In March 2021, news surfaced that Hardy had been released from the UFC after he had been involved in another argument with a female UFC employee. Hardy disputed that he was terminated, however, and stated "I am no longer working directly with the UFC, ‘female’ part is irrelevant. It was a disagreement over an opportunity missed, or withheld, and I’d love some answers but can’t get any."

In May 2021, Hardy announced that he had been released from his UFC fight contract.

==Personal life==
Hardy is a fan of punk, metal and hardcore music. His favourite hardcore bands include Earth Crisis, Madball, and Blood for Blood. His opening song is "England Belongs To Me" by the British Oi! band Cock Sparrer, and he and the band have recorded a version of the song together. He has a passion for art, rarely spending a day without a sketch pad in his bag until the age of 22. He gave up his degree in art and design in his final year at Nottingham Trent University to pursue MMA full-time.
Hardy lives in England.
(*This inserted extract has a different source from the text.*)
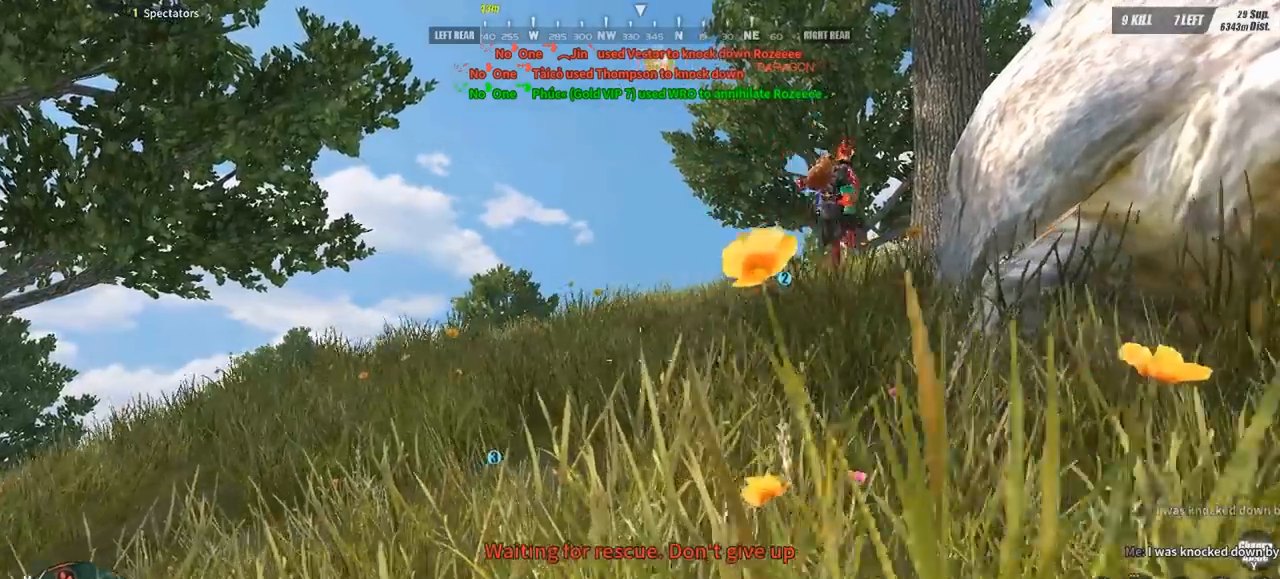
{"keys": ["w"], "mouse": [], "events": []}
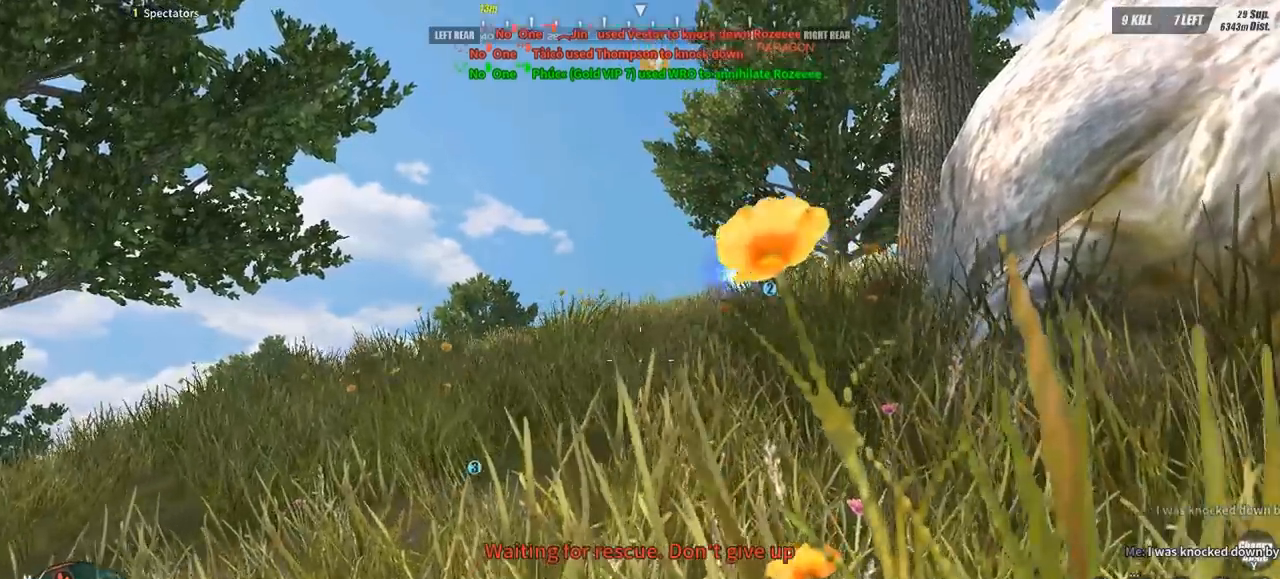
{"keys": ["w"], "mouse": [], "events": []}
In recent years, he has also become an outspoken critic of trophy hunting on numerous occasions, even calling Matt Hughes "bad for the sport" due to his trophy-hunting in the States and abroad. Hardy is an agnostic.
In 2015, Hardy was part of the Great Britain team for the first leg of the Clipper Round the World Yacht Race.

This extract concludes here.